Nel pomeriggio di ieri, Giuseppe Bottai è andato a fare un giro nelle
zone della città colpite dalle bombe e a sera, sulla via dei Colli, sulla
Tuscolana, l’Appia, la Casilina, ha visto “cortei di povera gente con
carretti e biciclette, con qualche raro tassì e camion, o a piedi, che
evade dalla città con masserizie e provvigioni sulle spalle” (6).
Stamani è andato al cimitero del Verano anche Alberto Agostinelli,
pronipote di Ettore Petrolini, il grande attore comico del primo
Novecento. “Una cosa tremenda” racconterà (7); “il piazzale era
irriconoscibile, la basilica distrutta fino al campanile, i banchi dei
fiorai devastati. La pietra tombale di Petrolini era spaccata in due.

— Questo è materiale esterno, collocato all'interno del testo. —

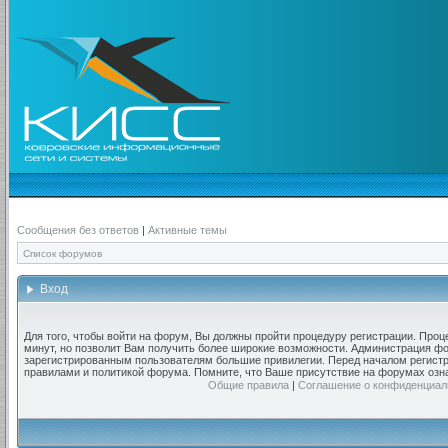
Сообщения без ответов
|
Активные темы
Список форумов
Вход
Для того, чтобы войти на форум, Вы должны пройти процедуру регистрации. Проц
минут, но позволит Вам получить более широкие возможности. Администрация ф
зарегистрированным пользователям большие привилегии. Перед началом регистр
правилами и политикой форума. Помните, что Ваше присутствие на форумах озн
Общие правила
|
Соглашение о конфиденциал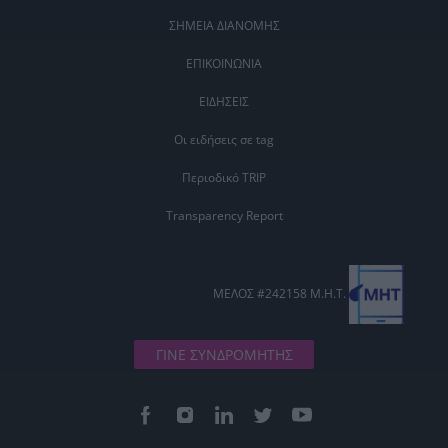
ΣΗΜΕΙΑ ΔΙΑΝΟΜΗΣ
ΕΠΙΚΟΙΝΩΝΙΑ
ΕΙΔΗΣΕΙΣ
Οι ειδήσεις σε tag
Περιοδικό TRIP
Transparency Report
ΜΕΛΟΣ #242158 Μ.Η.Τ.
ΓΙΝΕ ΣΥΝΔΡΟΜΗΤΗΣ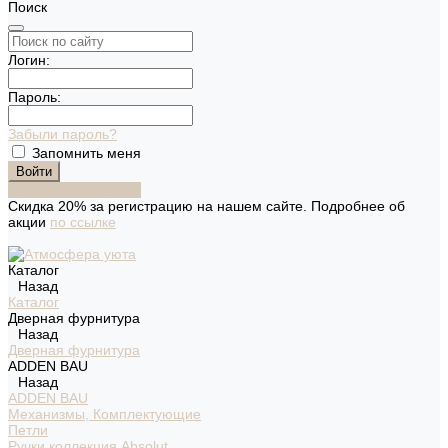
Поиск
Логин:
Пароль:
Забыли пароль?
Запомнить меня
Зарегистрироваться
Скидка 20% за регистрацию на нашем сайте. Подробнее об
акции
по ссылке
Каталог
Назад
Каталог
Дверная фурнитура
Назад
Дверная фурнитура
ADDEN BAU
Назад
ADDEN BAU
Механизмы, Комплектующие
Петли
Ручки коллекция Absolut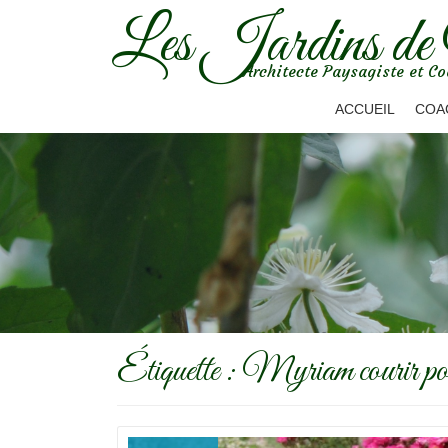
Les Jardins de
Aller
Architecte Paysagiste et Co
au
contenu
ACCUEIL
COA
Étiquette :
Myriam courir pou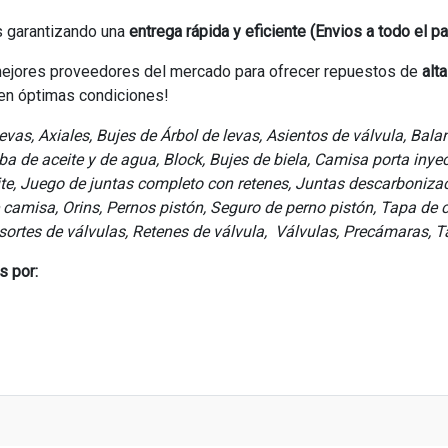
 garantizando una
entrega rápida y eficiente (Envios a todo el pa
ejores proveedores del mercado para ofrecer repuestos de
alt
 en óptimas condiciones!
levas, Axiales, Bujes de Árbol de levas, Asientos de válvula, Bala
 de aceite y de agua, Block, Bujes de biela, Camisa porta inyec
eite, Juego de juntas completo con retenes, Juntas descarbonizac
amisa, Orins, Pernos pistón, Seguro de perno pistón, Tapa de cil
esortes de válvulas, Retenes de válvula, Válvulas, Precámaras, T
s por: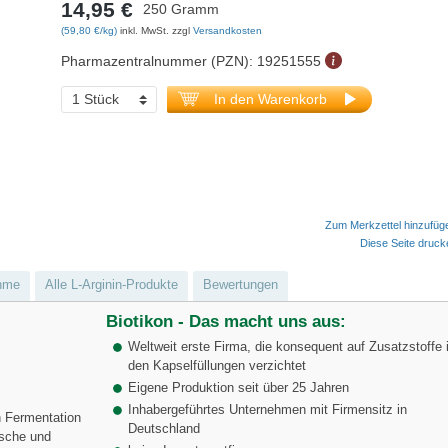
14,95 €
250 Gramm
(59,80 €/kg)
inkl. MwSt. zzgl
Versandkosten
Pharmazentralnummer (PZN):
19251555
In den Warenkorb
Zum Merkzettel hinzufüg
Diese Seite druc
hme
Alle L-Arginin-Produkte
Bewertungen
Biotikon - Das macht uns aus:
Weltweit erste Firma, die konsequent auf Zusatzstoffe 
den Kapselfüllungen verzichtet
Eigene Produktion seit über 25 Jahren
Inhabergeführtes Unternehmen mit Firmensitz in
h Fermentation
Deutschland
ische und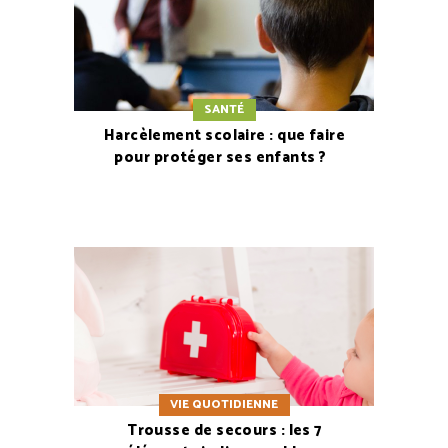
SANTÉ
Harcèlement scolaire : que faire
pour protéger ses enfants ?
VIE QUOTIDIENNE
Trousse de secours : les 7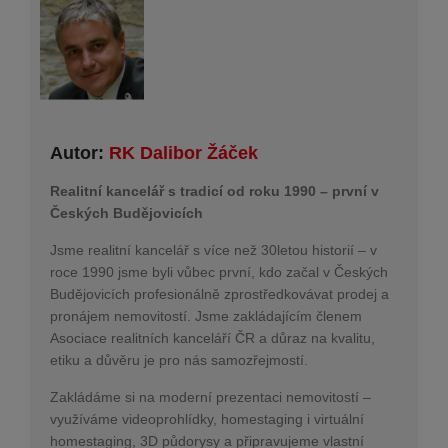
Autor:
RK Dalibor Žáček
Realitní kancelář s tradicí od roku 1990 – první v
Českých Budějovicích
Jsme realitní kancelář s více než 30letou historií – v
roce 1990 jsme byli vůbec první, kdo začal v Českých
Budějovicích profesionálně zprostředkovávat prodej a
pronájem nemovitostí. Jsme zakládajícím členem
Asociace realitních kanceláří ČR a důraz na kvalitu,
etiku a důvěru je pro nás samozřejmostí.
Zakládáme si na moderní prezentaci nemovitostí –
využíváme videoprohlídky, homestaging i virtuální
homestaging, 3D půdorysy a připravujeme vlastní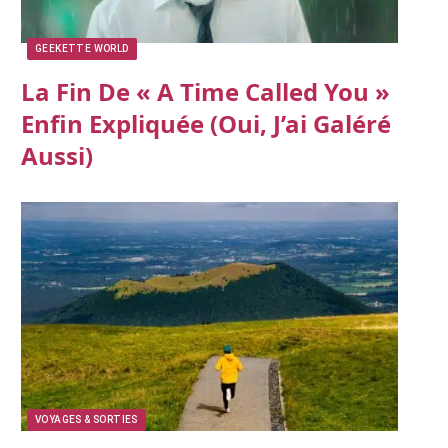
GEEKETTE WORLD
La Fin De « A Time Called You »
Enfin Expliquée (oui, J’ai Galéré
Aussi)
VOYAGES & SORTIES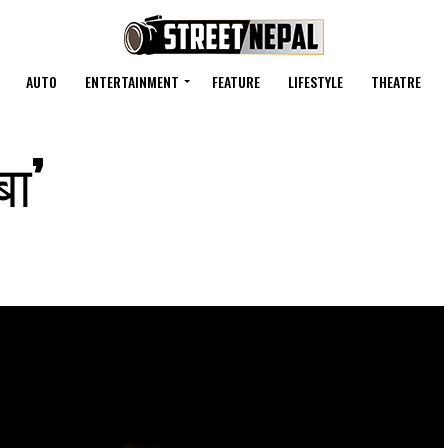
AUTO
ENTERTAINMENT
FEATURE
LIFESTYLE
THEATRE
बा’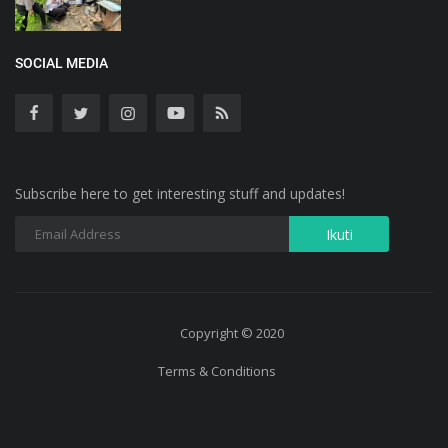
SOCIAL MEDIA
Subscribe here to get interesting stuff and updates!
Copyright © 2020
Terms & Conditions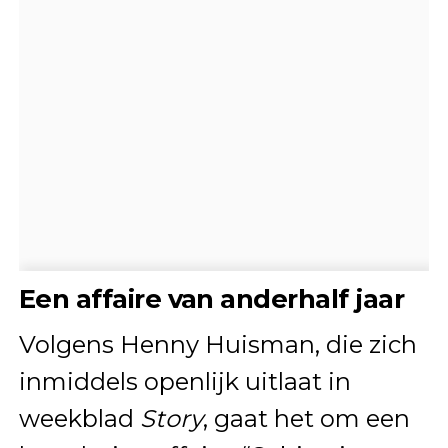
Een affaire van anderhalf jaar
Volgens Henny Huisman, die zich
inmiddels openlijk uitlaat in
weekblad
Story
, gaat het om een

Si
vedevano alcuni brandelli del frac con cui aveva voluto essere sepolto”.
------------------------------------------------------------------------(1) In Due dittatori di fronte, di Dino Alfieri.
(2) Ibidem.
(3) Roberto Farinacci (1892-1945), segretario del Partito fascista nel 1925-1926, ha
rappresentato l’ala estremista, antimonarchica a e razzista del fascismo, spesso in
contrasto con Mussolini. Aderirà alla Repubblica sociale e sarà fucilato dai partigiani.
(4) Così, nella campagna fascista di nazionalismo linguistico, era stato rinominato il
Grand Hotel.
(5) In Diario 1935-1944, Rizzoli, 1989.
(6) Ibidem.
(7) Sul Messaggero del 19 luglio 2003.